Let's say I had a stock or a custom ROM file e.g. 48.rom with corresponding list file and I wanted to debug it (set breakpoints etc.); how would I go about it? Preferably with CSpect as I can write plugins for it, too.

A bit of context. I'm thinking of building an FPGA-based Z80 machine with custom peripherals. It would also have custom ROM so for example it can load programs from an SD card. My idea is to emulate peripherals with CSpect plugins and use DeZog to debug the ROM. Would it work?

maziac commented 3 years ago

Yes, you should be able to do that.

Simply add a few lines like this to your launch.json:

            "z80asm": [
                {
                    "path": "rom48.list",
                    "srcDirs": []
                }

            ],

It depends if the list file is in an assembler format that can be read by DeZog.
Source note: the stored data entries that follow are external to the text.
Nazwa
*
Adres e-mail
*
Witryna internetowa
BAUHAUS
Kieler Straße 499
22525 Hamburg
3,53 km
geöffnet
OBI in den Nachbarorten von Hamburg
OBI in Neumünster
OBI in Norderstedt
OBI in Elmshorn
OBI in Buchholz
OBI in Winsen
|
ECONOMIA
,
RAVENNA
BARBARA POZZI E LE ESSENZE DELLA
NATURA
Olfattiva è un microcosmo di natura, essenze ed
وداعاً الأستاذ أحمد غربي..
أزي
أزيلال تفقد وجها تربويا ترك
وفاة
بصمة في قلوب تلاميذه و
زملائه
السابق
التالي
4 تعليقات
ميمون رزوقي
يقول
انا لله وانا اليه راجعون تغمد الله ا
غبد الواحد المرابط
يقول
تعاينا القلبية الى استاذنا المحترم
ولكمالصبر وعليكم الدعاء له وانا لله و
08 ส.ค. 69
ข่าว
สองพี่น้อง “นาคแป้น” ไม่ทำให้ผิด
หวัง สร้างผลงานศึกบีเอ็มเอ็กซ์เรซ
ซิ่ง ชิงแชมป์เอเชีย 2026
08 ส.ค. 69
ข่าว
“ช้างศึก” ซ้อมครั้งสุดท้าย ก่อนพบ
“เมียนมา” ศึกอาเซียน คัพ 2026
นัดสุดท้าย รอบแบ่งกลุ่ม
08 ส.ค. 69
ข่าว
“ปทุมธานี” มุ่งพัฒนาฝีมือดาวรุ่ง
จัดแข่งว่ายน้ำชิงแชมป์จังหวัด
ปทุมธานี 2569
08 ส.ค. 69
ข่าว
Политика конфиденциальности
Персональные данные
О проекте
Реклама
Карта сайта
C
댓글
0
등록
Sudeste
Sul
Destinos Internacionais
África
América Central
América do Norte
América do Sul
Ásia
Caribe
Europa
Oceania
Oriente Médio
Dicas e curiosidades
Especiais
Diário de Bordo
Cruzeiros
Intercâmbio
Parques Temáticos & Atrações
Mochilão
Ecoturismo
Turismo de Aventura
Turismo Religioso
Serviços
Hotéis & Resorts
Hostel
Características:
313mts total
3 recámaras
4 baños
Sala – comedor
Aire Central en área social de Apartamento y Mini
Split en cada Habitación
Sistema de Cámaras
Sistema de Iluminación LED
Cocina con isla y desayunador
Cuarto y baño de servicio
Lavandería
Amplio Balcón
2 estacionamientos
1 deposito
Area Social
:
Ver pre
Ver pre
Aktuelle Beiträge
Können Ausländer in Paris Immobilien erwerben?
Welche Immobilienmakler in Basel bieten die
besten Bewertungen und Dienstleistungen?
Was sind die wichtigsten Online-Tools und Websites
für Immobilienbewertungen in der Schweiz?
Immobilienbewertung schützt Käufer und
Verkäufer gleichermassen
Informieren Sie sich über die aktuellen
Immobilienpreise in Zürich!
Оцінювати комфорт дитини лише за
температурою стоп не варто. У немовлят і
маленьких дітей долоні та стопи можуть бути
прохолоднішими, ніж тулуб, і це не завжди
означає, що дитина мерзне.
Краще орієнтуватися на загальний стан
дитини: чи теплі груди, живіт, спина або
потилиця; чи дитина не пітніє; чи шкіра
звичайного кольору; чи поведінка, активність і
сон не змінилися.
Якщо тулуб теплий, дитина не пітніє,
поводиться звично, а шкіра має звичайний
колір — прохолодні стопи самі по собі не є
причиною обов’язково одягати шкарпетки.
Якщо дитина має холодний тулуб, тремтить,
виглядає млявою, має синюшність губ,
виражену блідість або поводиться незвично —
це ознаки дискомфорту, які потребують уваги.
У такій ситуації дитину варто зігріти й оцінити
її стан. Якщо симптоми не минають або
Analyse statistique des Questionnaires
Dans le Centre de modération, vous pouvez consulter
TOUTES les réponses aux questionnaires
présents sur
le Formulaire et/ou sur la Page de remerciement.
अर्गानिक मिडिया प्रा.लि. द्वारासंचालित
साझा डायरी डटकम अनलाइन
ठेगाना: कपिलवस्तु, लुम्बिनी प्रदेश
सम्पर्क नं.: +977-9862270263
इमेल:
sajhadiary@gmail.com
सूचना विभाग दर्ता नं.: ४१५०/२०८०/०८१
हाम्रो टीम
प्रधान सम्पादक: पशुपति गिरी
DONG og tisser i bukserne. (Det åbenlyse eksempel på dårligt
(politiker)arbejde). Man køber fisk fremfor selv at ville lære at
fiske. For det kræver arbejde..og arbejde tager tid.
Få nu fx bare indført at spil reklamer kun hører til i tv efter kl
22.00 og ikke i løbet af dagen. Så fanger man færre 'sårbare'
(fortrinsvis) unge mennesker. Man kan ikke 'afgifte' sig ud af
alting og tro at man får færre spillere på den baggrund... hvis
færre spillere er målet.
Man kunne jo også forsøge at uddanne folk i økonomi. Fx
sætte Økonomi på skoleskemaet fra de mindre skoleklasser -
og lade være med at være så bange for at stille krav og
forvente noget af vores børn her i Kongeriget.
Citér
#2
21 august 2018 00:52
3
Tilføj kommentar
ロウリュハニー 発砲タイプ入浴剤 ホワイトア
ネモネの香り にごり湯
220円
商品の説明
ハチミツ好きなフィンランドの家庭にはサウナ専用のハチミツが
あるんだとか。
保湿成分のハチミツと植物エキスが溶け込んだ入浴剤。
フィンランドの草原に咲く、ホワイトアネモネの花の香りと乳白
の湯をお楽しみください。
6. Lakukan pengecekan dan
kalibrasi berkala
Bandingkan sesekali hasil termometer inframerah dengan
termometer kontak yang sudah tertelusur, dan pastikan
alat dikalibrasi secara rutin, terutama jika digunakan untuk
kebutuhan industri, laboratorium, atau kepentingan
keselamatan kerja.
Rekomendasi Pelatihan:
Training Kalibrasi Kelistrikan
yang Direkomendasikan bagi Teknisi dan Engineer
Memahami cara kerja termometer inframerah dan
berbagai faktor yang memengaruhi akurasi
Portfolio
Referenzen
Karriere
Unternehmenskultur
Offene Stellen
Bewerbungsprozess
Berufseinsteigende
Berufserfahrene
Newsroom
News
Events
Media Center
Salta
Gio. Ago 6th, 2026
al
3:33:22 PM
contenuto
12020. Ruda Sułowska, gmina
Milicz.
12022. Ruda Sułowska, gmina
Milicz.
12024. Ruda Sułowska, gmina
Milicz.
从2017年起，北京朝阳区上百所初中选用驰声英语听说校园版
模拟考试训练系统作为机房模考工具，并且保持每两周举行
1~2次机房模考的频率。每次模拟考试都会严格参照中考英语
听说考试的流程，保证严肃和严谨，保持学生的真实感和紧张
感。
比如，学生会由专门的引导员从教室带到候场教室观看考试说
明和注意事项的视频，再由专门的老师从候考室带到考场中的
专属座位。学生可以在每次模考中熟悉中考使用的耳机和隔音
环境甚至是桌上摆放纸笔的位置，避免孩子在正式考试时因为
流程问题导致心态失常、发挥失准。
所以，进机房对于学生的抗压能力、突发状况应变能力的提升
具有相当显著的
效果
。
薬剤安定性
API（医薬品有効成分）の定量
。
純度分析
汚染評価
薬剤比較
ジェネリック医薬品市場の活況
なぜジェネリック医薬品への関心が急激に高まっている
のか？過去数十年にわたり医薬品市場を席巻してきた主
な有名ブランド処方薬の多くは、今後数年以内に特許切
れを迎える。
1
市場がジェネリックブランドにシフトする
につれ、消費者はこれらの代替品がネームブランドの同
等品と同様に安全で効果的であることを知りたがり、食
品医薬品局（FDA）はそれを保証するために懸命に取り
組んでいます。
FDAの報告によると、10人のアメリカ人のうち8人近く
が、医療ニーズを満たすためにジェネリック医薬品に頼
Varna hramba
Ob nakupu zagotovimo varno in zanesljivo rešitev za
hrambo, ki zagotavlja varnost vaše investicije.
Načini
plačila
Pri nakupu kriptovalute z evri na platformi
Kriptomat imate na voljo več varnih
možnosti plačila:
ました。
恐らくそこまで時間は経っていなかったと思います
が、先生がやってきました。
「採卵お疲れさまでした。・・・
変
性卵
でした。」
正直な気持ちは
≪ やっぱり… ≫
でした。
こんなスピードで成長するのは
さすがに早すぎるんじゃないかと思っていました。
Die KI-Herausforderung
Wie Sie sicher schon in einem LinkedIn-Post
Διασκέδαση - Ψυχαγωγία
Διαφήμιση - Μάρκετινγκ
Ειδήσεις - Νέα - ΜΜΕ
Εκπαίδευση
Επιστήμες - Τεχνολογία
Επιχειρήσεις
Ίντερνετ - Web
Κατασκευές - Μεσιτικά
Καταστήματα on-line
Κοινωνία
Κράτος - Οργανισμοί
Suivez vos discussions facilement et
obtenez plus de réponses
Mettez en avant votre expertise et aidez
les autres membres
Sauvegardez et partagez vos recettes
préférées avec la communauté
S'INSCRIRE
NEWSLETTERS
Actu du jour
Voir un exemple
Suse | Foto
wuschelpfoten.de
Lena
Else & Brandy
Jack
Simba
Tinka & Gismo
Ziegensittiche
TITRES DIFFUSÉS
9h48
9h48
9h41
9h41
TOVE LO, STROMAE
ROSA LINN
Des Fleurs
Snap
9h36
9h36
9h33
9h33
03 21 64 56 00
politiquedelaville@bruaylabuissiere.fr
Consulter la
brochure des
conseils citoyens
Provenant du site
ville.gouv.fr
If it e.g. starts like

0000    L0000:  DI                      ; Disable Interrupts.  
0001            XOR     A               ; Signal coming from START.  
0002            LD      DE,$FFFF        ; Set pointer to top of possible physical RAM.  
0005            JP      L11CB           ; Jump forward to common code at START-NEW.  

it will most probably be recognized.

However there is currently a small error. Address 0x0000 is not correctly recognized. I.e. the disassembly is shown instead of the list file for address 0.

But, for your goal: why don't you simply develop at ORG 0x8000. I.e. in RAM. Later when everything is working you could change to ROM.

However, how you would make CSpect use your custom I don't know. I'm sure it is possible as it is also loading the 48k ROM. But I haven't done yet.

reostat commented 3 years ago

Hm. I think my confusion comes from a spot in documentation (don't remember where exactly it was) which says that when you start debugging in DeZog, it will upload your current program into emulator. That got me thinking ROM debugging wouldn't be an option.

As for developing new ROM in RAM address space, that's an interesting idea! Although I suspect it will screw up all absolute jumps etc. but I guess it can be mitigated with some assembly macros dance.

maziac commented 3 years ago

"when you start debugging in DeZog, it will upload your current program into emulator" That's the normal case. You can also start without loading any program. Then the ROM has to be loaded somewhere else, e.g. when starting CSpect. DeZog cannot load code into ROM areas of ZEsarUX or CSpect. Because it's ROM. The emulators do not allow that through the interface to DeZog. You can load your code into zsim though, the internal simulator. There it is possible to load code to address 0. But, of course, simulating peripherals is not possible with zsim (I'm working on this, but it will not come soon).